Improved Sampling Schedules for Discrete Diffusion Models
This work addresses a key bottleneck in generative modeling for sequence data, offering improved efficiency and performance for researchers and practitioners in AI, though it is incremental as it builds on existing discrete diffusion frameworks.
The authors tackled the problem of inefficient sampling schedules in discrete diffusion models by analyzing reverse process dynamics through thermodynamic entropy production, resulting in two novel schedules (EDS and WDS) that significantly outperform state-of-the-art strategies across domains like music notation and vision, achieving superior performance with lower computational costs.

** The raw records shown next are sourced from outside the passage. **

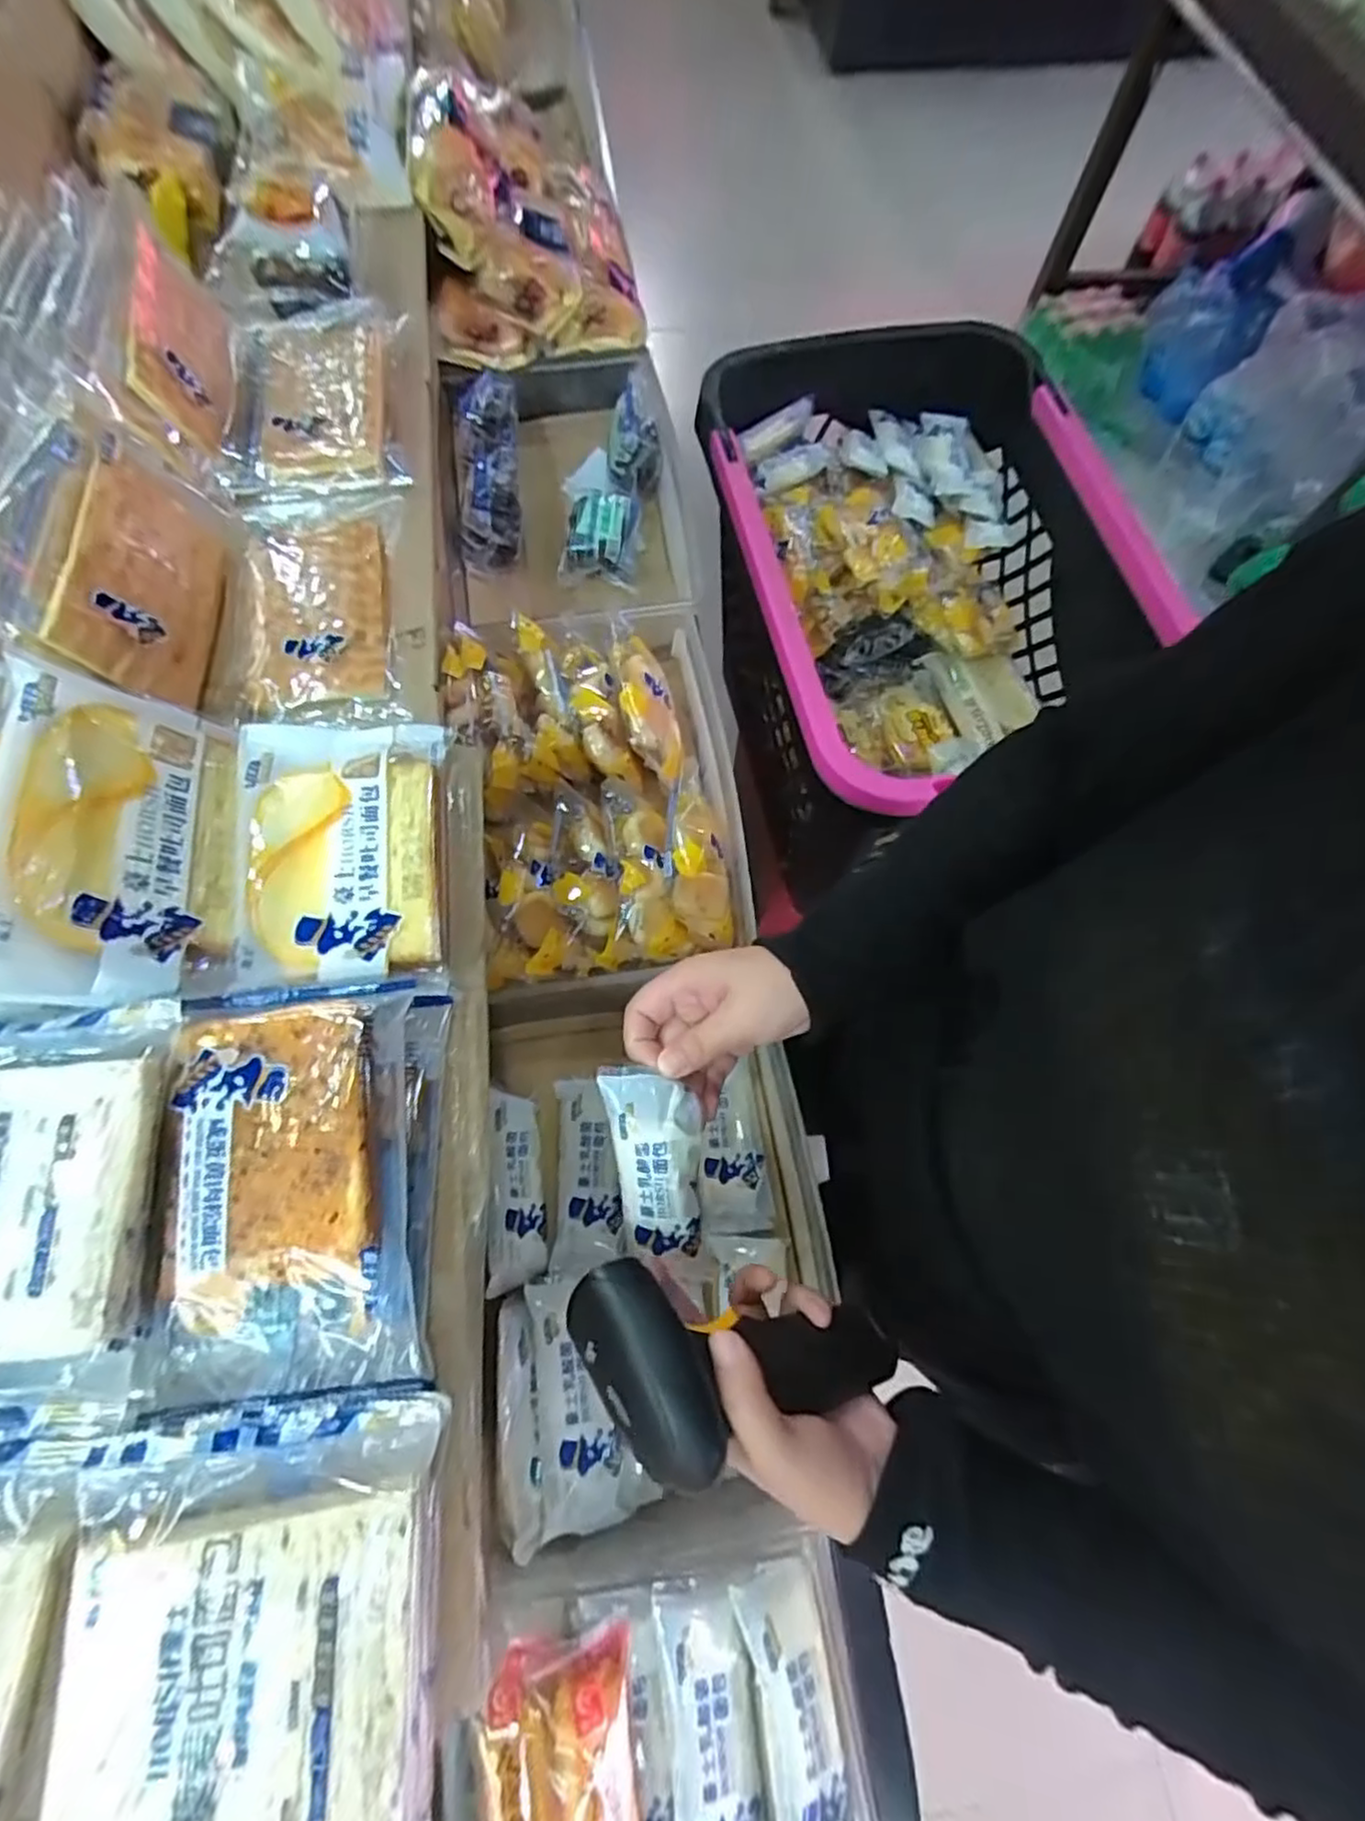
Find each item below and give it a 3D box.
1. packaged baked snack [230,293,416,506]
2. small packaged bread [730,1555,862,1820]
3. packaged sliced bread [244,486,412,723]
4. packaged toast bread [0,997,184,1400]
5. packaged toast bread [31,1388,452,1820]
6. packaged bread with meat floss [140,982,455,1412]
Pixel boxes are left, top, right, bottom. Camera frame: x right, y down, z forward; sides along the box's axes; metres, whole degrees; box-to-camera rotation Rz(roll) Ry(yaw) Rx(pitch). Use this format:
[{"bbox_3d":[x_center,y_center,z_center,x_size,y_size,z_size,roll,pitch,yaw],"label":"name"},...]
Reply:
[{"bbox_3d":[-0.234,-0.331,0.454,0.099,0.017,0.170,-7,70,-4],"label":"packaged baked snack"},{"bbox_3d":[0.056,0.389,0.335,0.039,0.025,0.121,-10,70,-5],"label":"small packaged bread"},{"bbox_3d":[-0.211,-0.175,0.413,0.088,0.019,0.153,-8,70,-4],"label":"packaged sliced bread"},{"bbox_3d":[-0.250,0.102,0.257,0.105,0.016,0.128,-3,69,-2],"label":"packaged toast bread"},{"bbox_3d":[-0.136,0.242,0.222,0.106,0.031,0.142,-3,69,-2],"label":"packaged toast bread"},{"bbox_3d":[-0.154,0.108,0.284,0.094,0.032,0.151,-3,69,-2],"label":"packaged bread with meat floss"}]

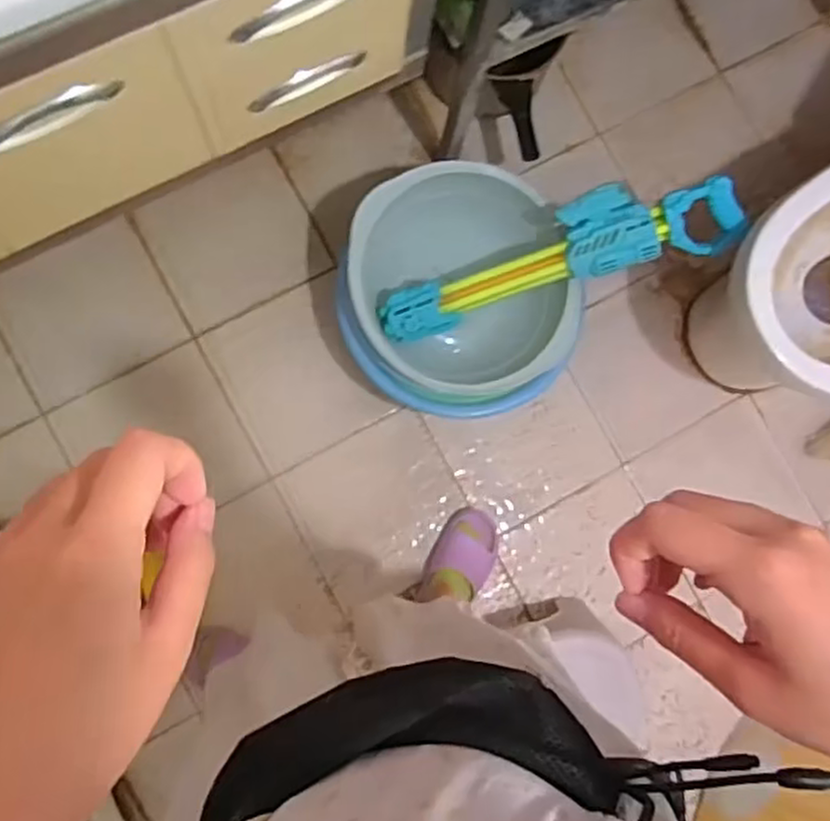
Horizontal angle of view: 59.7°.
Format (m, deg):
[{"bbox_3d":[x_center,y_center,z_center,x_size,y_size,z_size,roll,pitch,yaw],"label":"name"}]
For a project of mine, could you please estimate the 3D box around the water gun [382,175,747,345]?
[{"bbox_3d":[0.210,-0.235,1.113,0.551,0.082,0.121,-17,86,13],"label":"water gun"}]

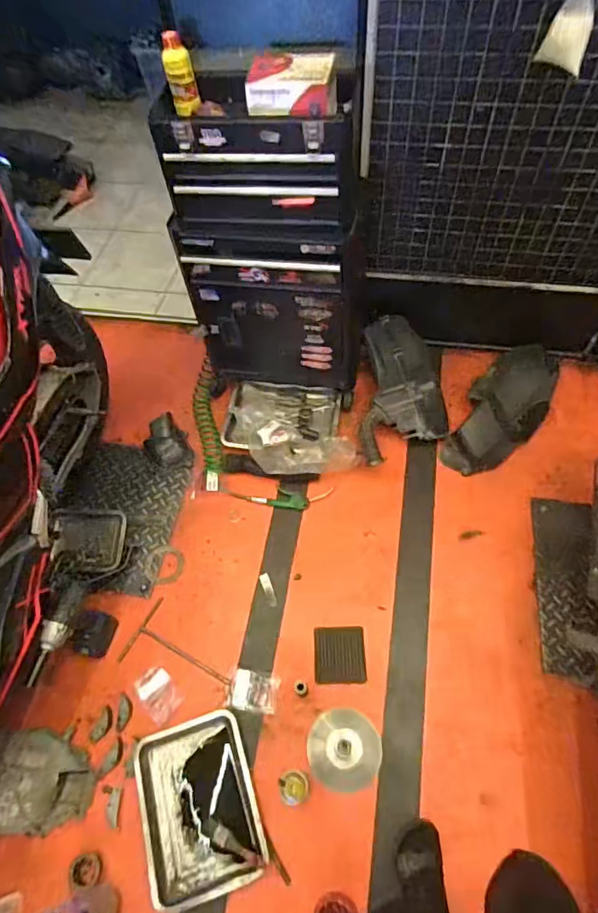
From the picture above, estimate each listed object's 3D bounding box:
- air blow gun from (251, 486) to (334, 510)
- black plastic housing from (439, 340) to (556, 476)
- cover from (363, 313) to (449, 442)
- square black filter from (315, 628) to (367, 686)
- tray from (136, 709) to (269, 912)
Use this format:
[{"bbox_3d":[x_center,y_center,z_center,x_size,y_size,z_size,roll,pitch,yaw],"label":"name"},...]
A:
[{"bbox_3d":[-0.024,0.128,1.575,0.249,0.034,0.073,6,61,6],"label":"air blow gun"},{"bbox_3d":[0.678,-0.158,1.644,0.225,0.121,0.512,34,67,19],"label":"black plastic housing"},{"bbox_3d":[0.346,-0.257,1.661,0.218,0.084,0.426,-16,80,-7],"label":"cover"},{"bbox_3d":[0.110,0.531,1.339,0.135,0.020,0.138,-2,60,1],"label":"square black filter"},{"bbox_3d":[-0.235,0.821,1.180,0.262,0.026,0.346,-17,61,-7],"label":"tray"}]

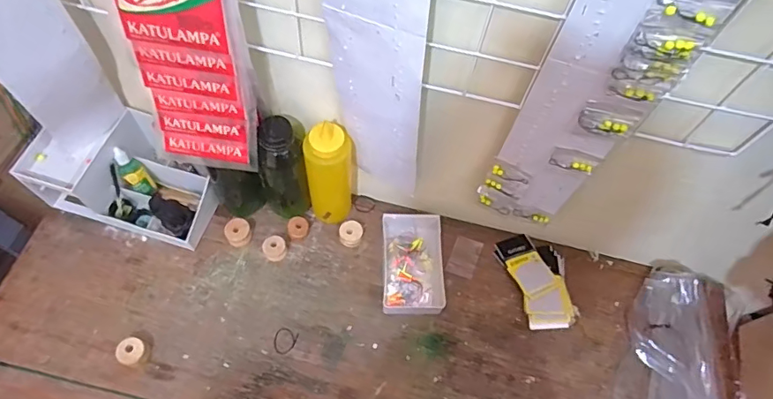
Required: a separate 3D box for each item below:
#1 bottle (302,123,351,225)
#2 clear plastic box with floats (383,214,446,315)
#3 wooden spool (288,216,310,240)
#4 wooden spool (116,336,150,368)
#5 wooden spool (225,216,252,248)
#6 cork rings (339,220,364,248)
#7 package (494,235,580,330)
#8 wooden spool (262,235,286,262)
[{"bbox_3d":[-0.076,-0.030,0.663,0.064,0.190,0.054,-6,63,-7],"label":"bottle"},{"bbox_3d":[0.038,0.091,0.707,0.082,0.029,0.141,1,62,-3],"label":"clear plastic box with floats"},{"bbox_3d":[-0.128,0.041,0.722,0.030,0.024,0.032,2,62,-3],"label":"wooden spool"},{"bbox_3d":[-0.322,0.195,0.629,0.033,0.029,0.034,2,62,-3],"label":"wooden spool"},{"bbox_3d":[-0.213,0.047,0.711,0.033,0.028,0.037,-24,66,-15],"label":"wooden spool"},{"bbox_3d":[-0.052,0.050,0.724,0.032,0.030,0.031,27,64,10],"label":"cork rings"},{"bbox_3d":[0.220,0.114,0.708,0.084,0.028,0.141,-14,64,-11],"label":"package"},{"bbox_3d":[-0.159,0.069,0.703,0.031,0.026,0.030,2,62,-3],"label":"wooden spool"}]

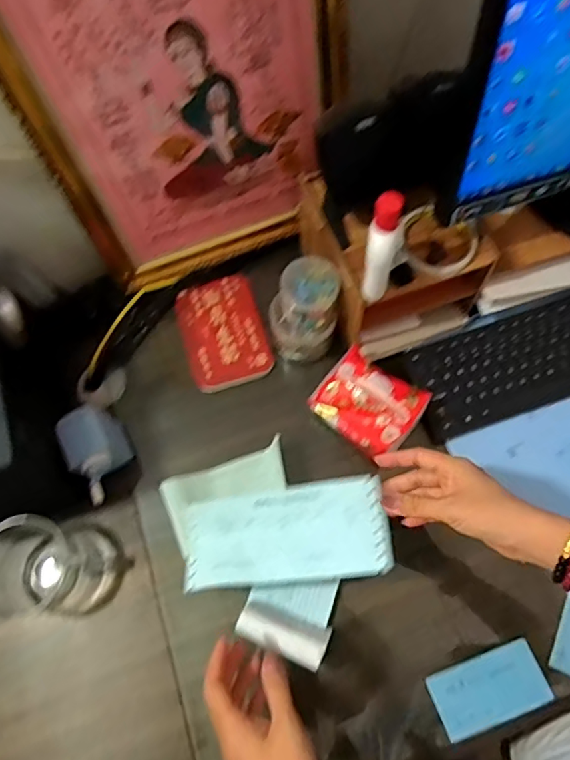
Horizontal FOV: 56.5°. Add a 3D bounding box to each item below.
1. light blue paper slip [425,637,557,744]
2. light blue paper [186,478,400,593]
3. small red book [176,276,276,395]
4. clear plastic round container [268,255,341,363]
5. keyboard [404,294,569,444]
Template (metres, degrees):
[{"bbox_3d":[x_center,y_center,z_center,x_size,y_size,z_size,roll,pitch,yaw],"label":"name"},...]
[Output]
[{"bbox_3d":[0.217,0.328,0.563,0.118,0.007,0.064,-19,65,-7],"label":"light blue paper slip"},{"bbox_3d":[0.001,0.157,0.537,0.200,0.017,0.092,-10,69,10],"label":"light blue paper"},{"bbox_3d":[-0.085,-0.068,0.740,0.113,0.008,0.165,-17,67,-4],"label":"small red book"},{"bbox_3d":[0.024,-0.087,0.682,0.085,0.114,0.089,-1,67,2],"label":"clear plastic round container"},{"bbox_3d":[0.372,-0.050,0.693,0.420,0.021,0.127,-18,67,-5],"label":"keyboard"}]

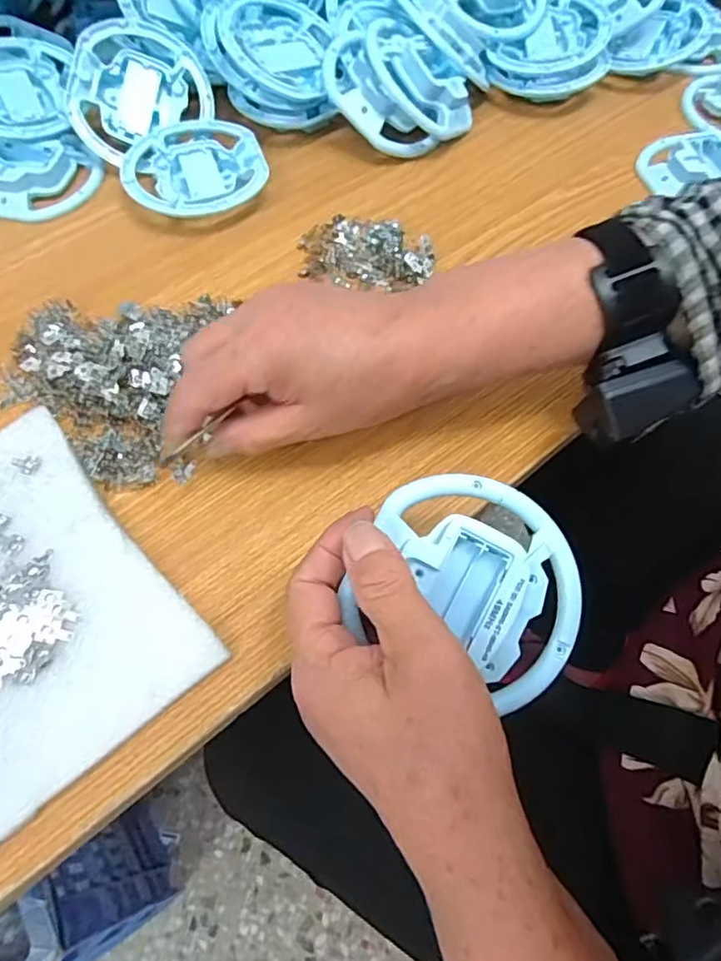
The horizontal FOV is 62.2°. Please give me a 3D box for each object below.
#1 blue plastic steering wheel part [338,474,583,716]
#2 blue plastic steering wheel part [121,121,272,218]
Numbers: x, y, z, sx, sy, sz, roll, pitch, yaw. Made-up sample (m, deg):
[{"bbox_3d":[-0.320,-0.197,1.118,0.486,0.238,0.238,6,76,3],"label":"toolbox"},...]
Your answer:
[{"bbox_3d":[0.051,0.042,0.254,0.096,0.022,0.083,27,77,-1],"label":"blue plastic steering wheel part"},{"bbox_3d":[-0.118,-0.222,0.437,0.098,0.027,0.100,-8,62,-4],"label":"blue plastic steering wheel part"}]

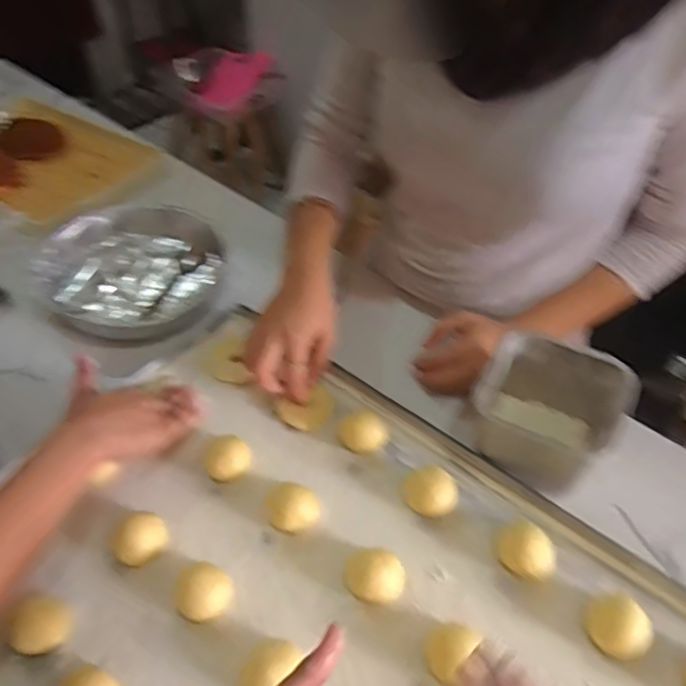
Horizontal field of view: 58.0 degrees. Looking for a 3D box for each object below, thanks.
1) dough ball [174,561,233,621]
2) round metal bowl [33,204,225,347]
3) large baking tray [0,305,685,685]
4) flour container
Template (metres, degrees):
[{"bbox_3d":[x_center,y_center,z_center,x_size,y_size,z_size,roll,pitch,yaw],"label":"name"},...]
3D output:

Discrete diffusion models have emerged as a powerful paradigm for generative modeling on sequence data; however, the information-theoretic principles governing their reverse processes remain significantly less understood than those of their continuous counterparts. In this work, we bridge this gap by analyzing the reverse process dynamics through the lens of thermodynamic entropy production. We propose the entropy production rate as a rigorous proxy for quantifying information generation, deriving as a byproduct a bound on the Wasserstein distance between intermediate states and the data distribution. Leveraging these insights, we introduce two novel sampling schedules that are uniformly spaced with respect to their corresponding physics-inspired metrics: the Entropic Discrete Schedule (EDS), which is defined by maintaining a constant rate of information gain, and the Wasserstein Discrete Schedule (WDS), which is defined by taking equal steps in terms of the Wasserstein distance. We empirically demonstrate that our proposed schedules significantly outperform state-of-the-art strategies across diverse application domains, including synthetic data, music notation, vision and language modeling, consistently achieving superior performance at a lower computational budget.